Clearstream
Suivez les morts, suivez l'argent, vous serez bientôt perdu dans une forêt inextricable. Quel beau nom, pourtant, que « Clearstream » ! Sur les bords de cette onde claire, on peut apercevoir des frégates, quelques cadavres, la Chine, au loin, des embrouilles de services secrets, des comptes numérotés, le Luxembourg, la Suisse, des numéros sans numéro, des ombres, du menu fretin, des baleines. Et tiens, voilà un corbeau. On aurait identifié un informateur anonyme du juge chargé de l'affaire, « un cadre dirigeant d'un grand groupe industriel, ancien haut fonctionnaire passé par le Quai d'Orsay, soupçonné d'avoir agi en vertu de mobiles inconnus, mais qui pourraient trouver leur source dans des conflits internes au monde de l'armement ».
Mais voici plus intéressant : « La DST a surtout établi que cet homme avait recruté, il y a quelques mois, un informaticien de haut niveau, condamné par le passé dans une affaire de piratage de fichiers confidentiels.

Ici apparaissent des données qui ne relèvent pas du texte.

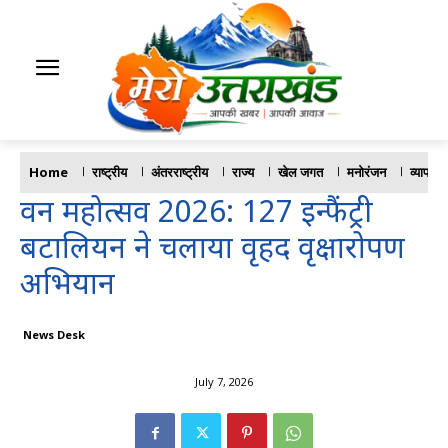
Home
राष्ट्रीय
अंतरराष्ट्रीय
राज्य
खेल जगत
मनोरंजन
व्यापार
वन महोत्सव 2026: 127 इन्फैंट्री
बटालियन ने चलाया वृहद वृक्षारोपण
अभियान
News Desk
July 7, 2026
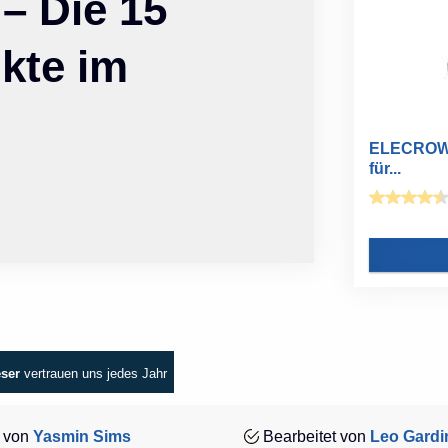
– Die 15
kte im
ELECROW 1
für...
eser
vertrauen uns jedes Jahr
 von
Yasmin Sims
Bearbeitet von
Leo Gardi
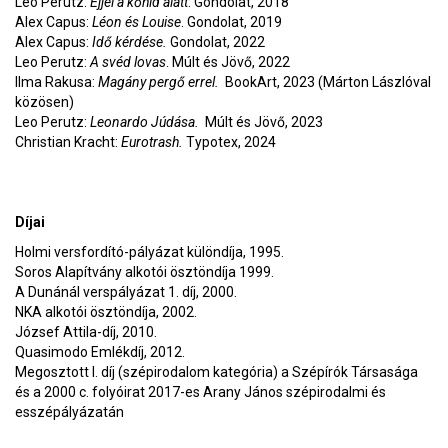
Leo Perutz:
Éjjel a kőhíd alatt
. Gondolat, 2018
Alex Capus:
Léon és Louise
. Gondolat, 2019
Alex Capus:
Idő kérdése.
Gondolat, 2022
Leo Perutz:
A svéd lovas
. Múlt és Jövő, 2022
Ilma Rakusa:
Magány pergő errel.
BookArt, 2023 (Márton Lászlóval
közösen)
Leo Perutz:
Leonardo Júdása.
Múlt és Jövő, 2023
Christian Kracht:
Eurotrash.
Typotex, 2024
Díjai
Holmi versfordító-pályázat különdíja, 1995.
Soros Alapítvány alkotói ösztöndíja 1999.
A Dunánál verspályázat 1. díj, 2000.
NKA alkotói ösztöndíja, 2002.
József Attila-díj, 2010.
Quasimodo Emlékdíj, 2012.
Megosztott I. díj (szépirodalom kategória) a Szépírók Társasága
és a 2000 c. folyóirat 2017-es Arany János szépirodalmi és
esszépályázatán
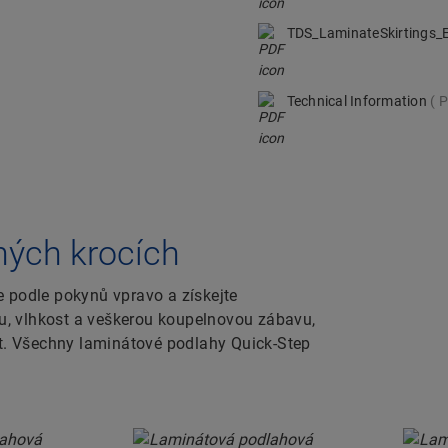
TDS_LaminateSkirtings
Technical Information
P
ných krocích
e podle pokynů vpravo a získejte
odu, vlhkost a veškerou koupelnovou zábavu,
it. Všechny laminátové podlahy Quick-Step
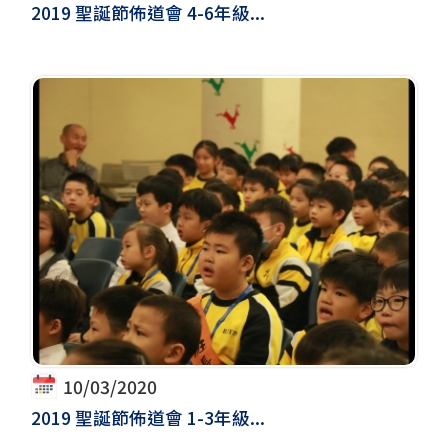
2019 聖誕節佈道會 4-6年級...
10/03/2020
2019 聖誕節佈道會 1-3年級...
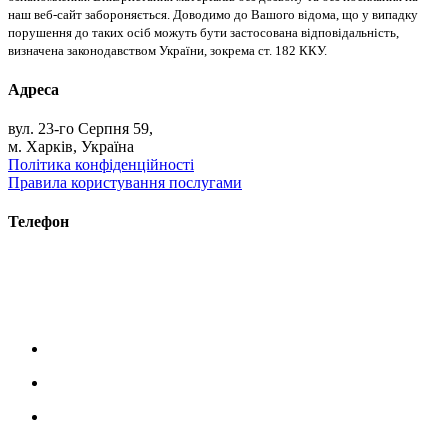
наш веб-сайт забороняється. Доводимо до Вашого відома, що у випадку
порушення до таких осіб можуть бути застосована відповідальність,
визначена законодавством України, зокрема ст. 182 ККУ.
Адреса
вул. 23-го Серпня 59,
м. Харків, Україна
Політика конфіденційності
Правила користування послугами
Телефон
+38 (093) 391-32-87
+38 (093) 043 10 17
+38 (067) 648 93 57
+38 (050) 927 46 17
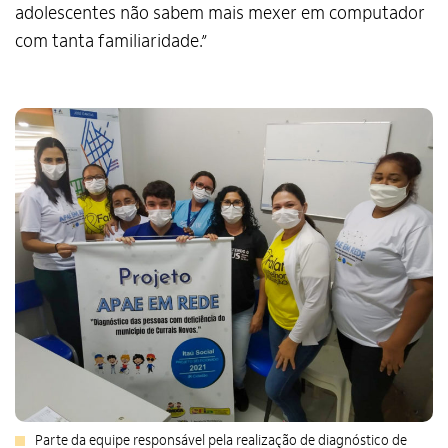
adolescentes não sabem mais mexer em computador
com tanta familiaridade.”
Parte da equipe responsável pela realização de diagnóstico de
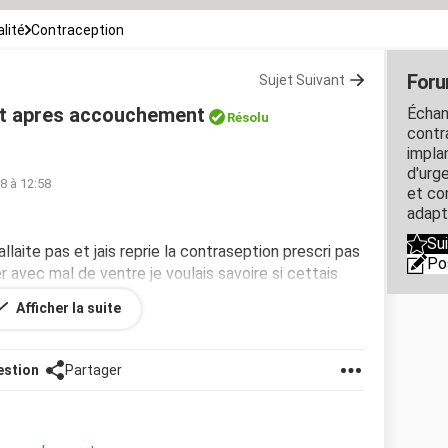
lité
Contraception
Foru
Sujet Suivant
nt apres accouchement
Échan
Résolu
contra
impla
d'urg
18 à 12:58
et co
adapt
Su
llaite pas et jais reprie la contraseption prescri pas
Po
 avec mal de ventre je voulais savoire si cettais
a lomp jais deja 3 autre enfants et sa na jamais
Afficher la suite
ait mon emoragie
estion
Partager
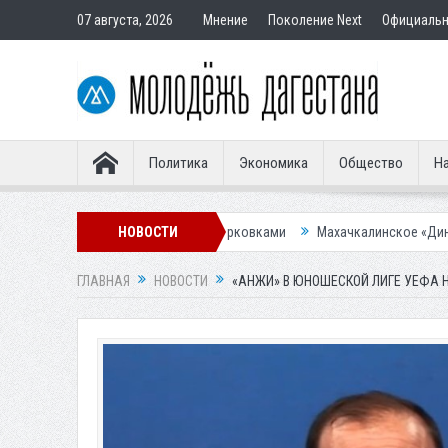
07 августа, 2026
Мнение
Поколение Next
Официаль
Политика
Экономика
Общество
На
чшения ситуации с парковками
НОВОСТИ
Махачкалинское «Динамо» представил
ГЛАВНАЯ
НОВОСТИ
«АНЖИ» В ЮНОШЕСКОЙ ЛИГЕ УЕФА Н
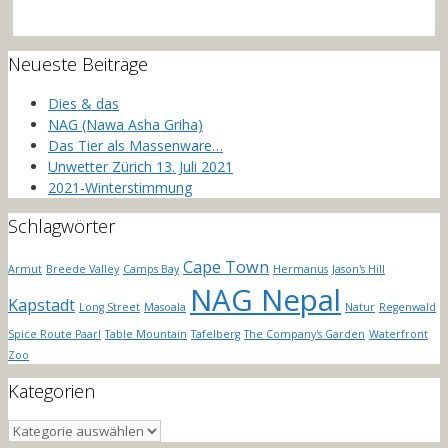
Neueste Beiträge
Dies & das
NAG (Nawa Asha Griha)
Das Tier als Massenware…
Unwetter Zürich 13. Juli 2021
2021-Winterstimmung
Schlagwörter
Cape Town
Armut
Breede Valley
Camps Bay
Hermanus
Jason's Hill
NAG Nepal
Kapstadt
Long Street
Masoala
Natur
Regenwald
Spice Route Paarl
Table Mountain
Tafelberg
The Company's Garden
Waterfront
Zoo
Kategorien
Kategorien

Le rapprochement a aussitôt été effectué avec l'accès aux archives luxembourgeoises de Clearstream, d'où proviennent d'évidence les listings reçus par le juge, même s'ils semblent avoir ensuite été falsifiés. »
Vous avez compris ? Moi non plus. C'est le moment de rouvrir Commentaires sur la société du spectacle, le chef-d'œuvre de Guy Debord (1988), sans se préoccuper de la désinformation ambiante au sujet de son auteur : « Au moment où tous les aspects de la vie politique internationale, et un nombre grandissant de ceux qui comptent dans la politique intérieure, sont conduits et montrés dans le style des services secrets, avec leurres, désinformation, double explication – celle qui peut en cacher une autre, ou seulement en avoir l'air – le spectacle se borne à faire connaître le monde fatigant de l'incompréhensible obligatoire, une ennuyeuse série de romans policiers privés de vie et où toujours manque la conclusion. C'est là que la mise en scène réaliste d'un combat de nègres, la nuit, dans un tunnel, doit passer pour un ressort dramatique suffisant123. »
Dans la perspective de notre rendez-vous vénitien, j'envoie un exemplaire du livre, par special delivery à Condi. Je suis impatient d'avoir son avis.